The first time I needed a piss, I went off-road. I walked up a little hillside. At the top was a small wooded section. It was extremely foreboding, but once again I refused to turn back. I pissed against a tree with massive satisfaction.

When I turned around,  I heard something else moving.

‘Oh shitting fuck,’ I said.

It heard me, and whatever it was broke into a run. I couldn’t tell if it was coming towards me or running away.

‘Fucking fuck me.’ It was a whimper.

My throat closed up and my heart lurched. But there was nothing to do about it. I was terrified of something in the dark, and unlike in a nightmare it was really there, only I couldn’t see it.

The running noise got quieter. I stood in the same spot until I couldn’t hear anything but rustling leaves. It was probably a deer, because when I came out of the other side of the wood, I trod in shit and I’m almost certain it wasn’t my own. There were several large piles of it, and I reckon I found them all. I swore a lot, and looked at the stars. I carried on walking.

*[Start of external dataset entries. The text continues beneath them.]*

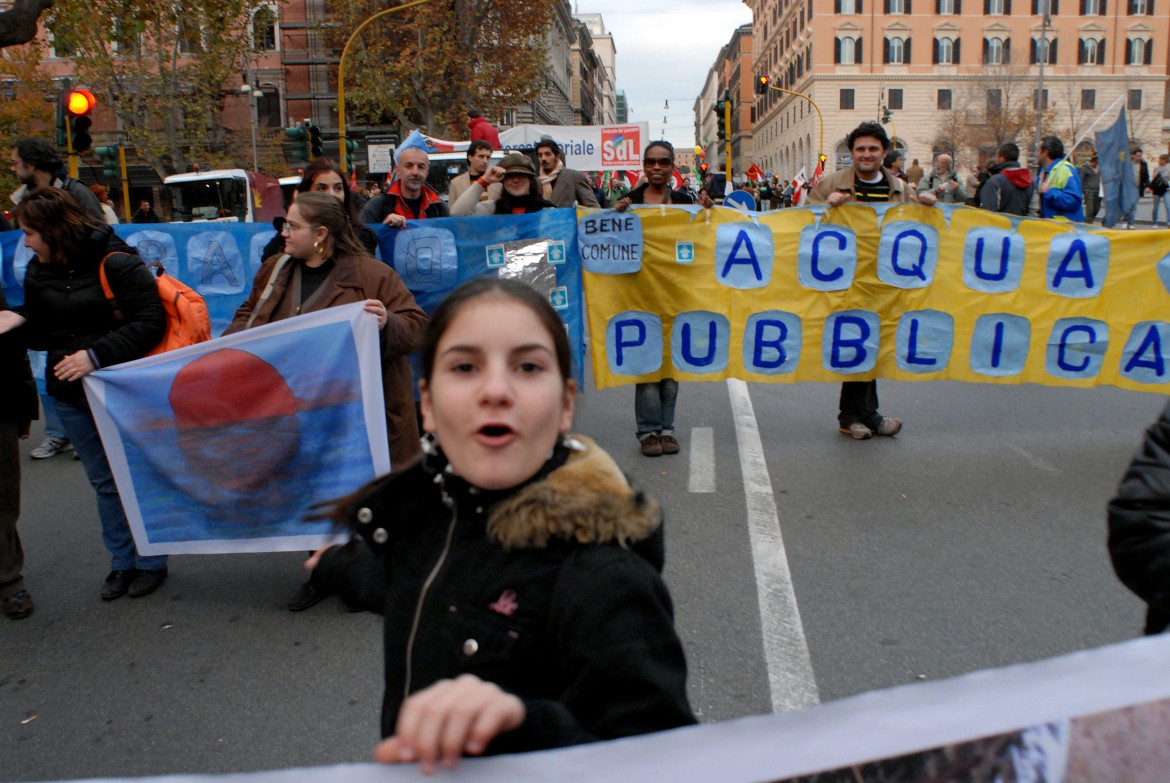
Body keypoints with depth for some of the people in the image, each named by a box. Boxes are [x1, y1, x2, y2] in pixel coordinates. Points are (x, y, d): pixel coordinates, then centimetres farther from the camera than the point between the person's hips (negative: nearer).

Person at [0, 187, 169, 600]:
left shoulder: (116, 263, -16)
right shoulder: (37, 271, 5)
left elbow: (150, 322, -20)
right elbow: (43, 332, 10)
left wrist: (96, 355, -25)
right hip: (71, 394, 6)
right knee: (104, 482, 16)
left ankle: (151, 562, 23)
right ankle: (122, 562, 30)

The road never seemed to change, but the night was getting old. Sometimes I half fell asleep, but I was always walking when I opened my eyes. I remember stopping at the roadside, and wondering whether I should lay down. I started to feel cold right into my bones, and my whole body jolted with it, and so I ran until I warmed up. I don’t know how much running I did. I’ve never really been able to run. Next time I had to piss, I just did it in the road. There was no fucker around for miles.

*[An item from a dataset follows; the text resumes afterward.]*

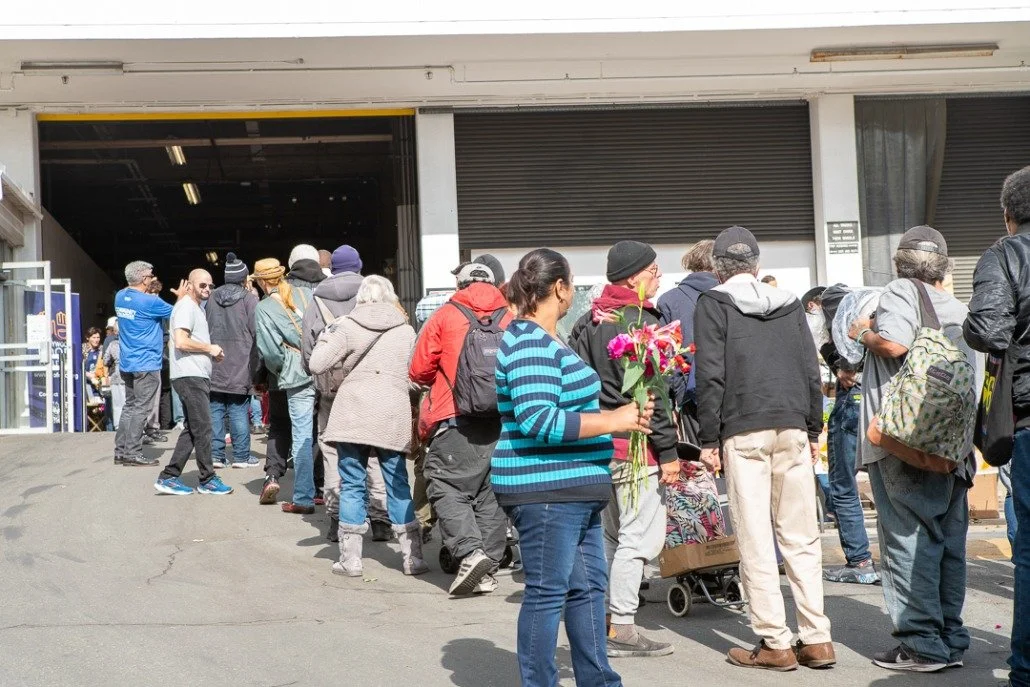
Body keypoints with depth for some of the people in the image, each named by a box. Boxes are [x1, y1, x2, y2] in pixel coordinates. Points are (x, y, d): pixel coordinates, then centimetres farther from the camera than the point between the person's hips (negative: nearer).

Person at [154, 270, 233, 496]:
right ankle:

I could just about read the road signs as I reached Leuchars. I took a wrong turn, and I thought that I was walking through the airbase, but it was just chain link fences on either side of me. I hit the right road after the train station, on the way into Guardbridge. I knew those roads, and knew St. Andrews was only seven miles further down them. That made it seem close. The sky grew gradually lighter, and traffic picked up.

The last hour was the longest. The sky went from inky to mild grey down the long road into St. Andrews. I could see the pattern of lights marking the Golf Hotel for near an hour before I reached it. One of my hips hurt. It felt like it was grinding in the socket.

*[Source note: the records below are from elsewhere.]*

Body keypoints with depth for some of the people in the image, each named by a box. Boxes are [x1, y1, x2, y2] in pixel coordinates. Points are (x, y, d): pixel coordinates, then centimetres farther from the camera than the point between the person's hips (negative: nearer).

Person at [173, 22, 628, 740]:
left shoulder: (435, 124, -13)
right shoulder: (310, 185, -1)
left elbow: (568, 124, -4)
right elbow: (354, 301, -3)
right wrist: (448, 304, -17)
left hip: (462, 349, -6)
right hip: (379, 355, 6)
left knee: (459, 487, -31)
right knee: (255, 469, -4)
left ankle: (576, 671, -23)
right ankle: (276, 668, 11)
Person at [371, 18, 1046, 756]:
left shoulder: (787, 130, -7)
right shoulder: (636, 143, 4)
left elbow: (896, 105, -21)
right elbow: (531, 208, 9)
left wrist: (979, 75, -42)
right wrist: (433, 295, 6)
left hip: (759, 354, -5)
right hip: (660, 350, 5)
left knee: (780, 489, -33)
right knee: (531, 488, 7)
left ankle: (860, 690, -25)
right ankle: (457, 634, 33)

I was sobering up, and starting to see things for what they were. The temptation to try and hail one of the passing cars grew into an urge. But by that time, it was a journey almost done. I had started to feel kind of good about things. I wanted to finish the walk, and be able to say that I had walked it. I didn’t particularly want to say that I had gotten into some shitty red Fiesta on the last leg of the journey.

Eventually I was opposite the Golf Hotel, back in St. Andrews, and suddenly the walk was just a walk from the Golf Hotel to Fife Park, and not an insurmountable goal. I walked down the back path, behind New Hall, and into FifePark. I had a few glasses of water in the kitchen from an unrinsed glass as the sun blazed into my eyes through the window. It was only just a fraction above the horizon and it had turned the ugly walls of the kitchen bright orange. I could feel the warmth of the sun on my chest, and its cool absence on my back. Ella seemed a million miles away, at the end of a tunnel. So did the whole of the night.

‘Is that you Quinine?’ I heard Frank call, as I reached the door to my room.

Frank is the only person who calls me by my full first name, pronouncing it like Kwin-in.

‘Leave me the fuck alone,’ I said. I went to my bed.

The next afternoon, when I woke up, I felt stupid. But also slightly smug. The world felt more like a place I was in than it had the night before. I walked from town to town – a seemingly impossible feat. I had never walked from one large town to another before. I’d never done it by day, let alone by night; never even biked it. Towns and cities have always seemed like separate worlds that can only be reached along thin interconnecting roads, by rocket-fuelled modes of automotive transport. It comforts me, even now, to think that it can still be done. It calms me to know that everywhere is somewhere you can walk, give or take.  It is so comforting to think that if all the world’s fuel ever runs out, I won’t find myself stuck for the rest of my life in, say, Hull.